Aim of the task: Reproduce verbatim the text lines of every item below, leaving out the pictures.

----------------------------------------

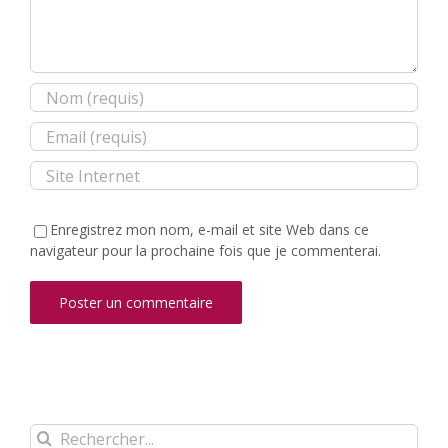
Enregistrez mon nom, e-mail et site Web dans ce
navigateur pour la prochaine fois que je commenterai.
Rechercher:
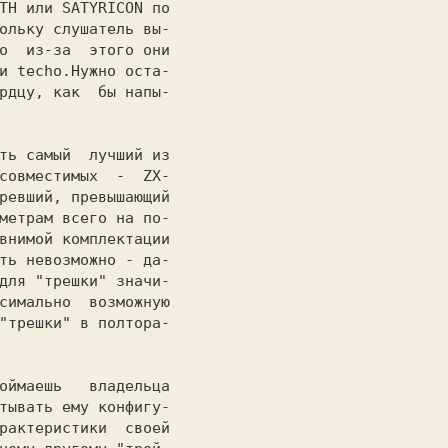
TH или SATYRICON по

ольку слушатель вы-

о  из-за  этого они

рдцу, как  бы напы-

                   

ть самый  лучший из

совместимых  -  ZX-

ревший, превышающий

метрам всего на по-

внимой комплектации

ть невозможно - да-

для "трешки" значи-

симально  возможную

"трешки" в полтора-

                   

тывать ему конфигу-

рактеристики  своей
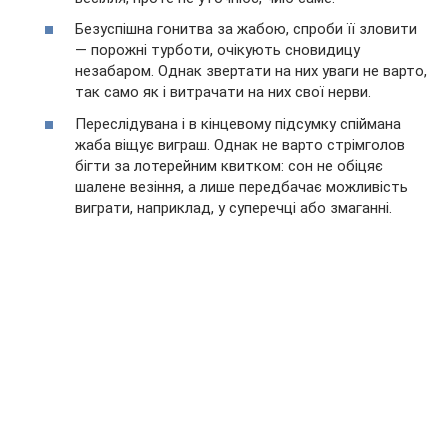
Безуспішна гонитва за жабою, спроби її зловити
— порожні турботи, очікують сновидицу
незабаром. Однак звертати на них уваги не варто,
так само як і витрачати на них свої нерви.
Переслідувана і в кінцевому підсумку спіймана
жаба віщує виграш. Однак не варто стрімголов
бігти за лотерейним квитком: сон не обіцяє
шалене везіння, а лише передбачає можливість
виграти, наприклад, у суперечці або змаганні.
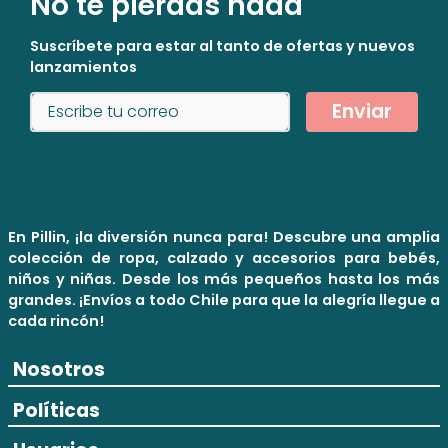
No te pierdas nada
Suscríbete para estar al tanto de ofertas y nuevos
lanzamientos
Enviar
En Pillin, ¡la diversión nunca para! Descubre una amplia
colección de ropa, calzado y accesorios para bebés,
niños y niñas. Desde los más pequeños hasta los más
grandes. ¡Envíos a todo Chile para que la alegría llegue a
cada rincón!
Nosotros
Políticas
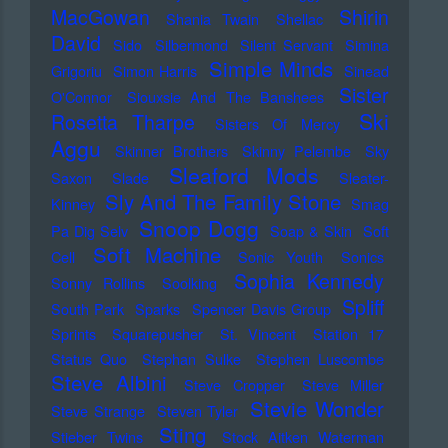
MacGowan
Shirin
Shania Twain
Shellac
David
Sido
Silbermond
Silent Servant
Simina
Simple Minds
Grigoriu
Simon Harris
Sinead
Sister
O'Connor
Siouxsie And The Banshees
Ski
Rosetta Tharpe
Sisters Of Mercy
Aggu
Skinner Brothers
Skinny Pelembe
Sky
Sleaford Mods
Saxon
Slade
Sleater-
Sly And The Family Stone
Kinney
Smag
Snoop Dogg
Pa Dig Selv
Soap & Skin
Soft
Soft Machine
Cell
Sonic Youth
Sonics
Sophia Kennedy
Sonny Rollins
Soolking
Spliff
South Park
Sparks
Spencer Davis Group
Sprints
Squarepusher
St. Vincent
Station 17
Status Quo
Stephan Sulke
Stephen Luscombe
Steve Albini
Steve Cropper
Steve Miller
Stevie Wonder
Steve Strange
Steven Tyler
Sting
Stieber Twins
Stock Aitken Waterman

----------------------------------------

Output:
Enregistrez mon nom, e-mail et site Web dans ce
navigateur pour la prochaine fois que je commenterai.
Rechercher:
TH или SATYRICON по

ольку слушатель вы-

о  из-за  этого они

рдцу, как  бы напы-

                   

ть самый  лучший из

совместимых  -  ZX-

ревший, превышающий

метрам всего на по-

внимой комплектации

ть невозможно - да-

для "трешки" значи-

симально  возможную

"трешки" в полтора-

                   

тывать ему конфигу-

рактеристики  своей
Безуспішна гонитва за жабою, спроби її зловити
— порожні турботи, очікують сновидицу
незабаром. Однак звертати на них уваги не варто,
так само як і витрачати на них свої нерви.
Переслідувана і в кінцевому підсумку спіймана
жаба віщує виграш. Однак не варто стрімголов
бігти за лотерейним квитком: сон не обіцяє
шалене везіння, а лише передбачає можливість
виграти, наприклад, у суперечці або змаганні.
No te pierdas nada
Suscríbete para estar al tanto de ofertas y nuevos
lanzamientos
Enviar
En Pillin, ¡la diversión nunca para! Descubre una amplia
colección de ropa, calzado y accesorios para bebés,
niños y niñas. Desde los más pequeños hasta los más
grandes. ¡Envíos a todo Chile para que la alegría llegue a
cada rincón!
Nosotros
Políticas
MacGowan
Shirin
Shania Twain
Shellac
David
Sido
Silbermond
Silent Servant
Simina
Simple Minds
Grigoriu
Simon Harris
Sinead
Sister
O'Connor
Siouxsie And The Banshees
Ski
Rosetta Tharpe
Sisters Of Mercy
Aggu
Skinner Brothers
Skinny Pelembe
Sky
Sleaford Mods
Saxon
Slade
Sleater-
Sly And The Family Stone
Kinney
Smag
Snoop Dogg
Pa Dig Selv
Soap & Skin
Soft
Soft Machine
Cell
Sonic Youth
Sonics
Sophia Kennedy
Sonny Rollins
Soolking
Spliff
South Park
Sparks
Spencer Davis Group
Sprints
Squarepusher
St. Vincent
Station 17
Status Quo
Stephan Sulke
Stephen Luscombe
Steve Albini
Steve Cropper
Steve Miller
Stevie Wonder
Steve Strange
Steven Tyler
Sting
Stieber Twins
Stock Aitken Waterman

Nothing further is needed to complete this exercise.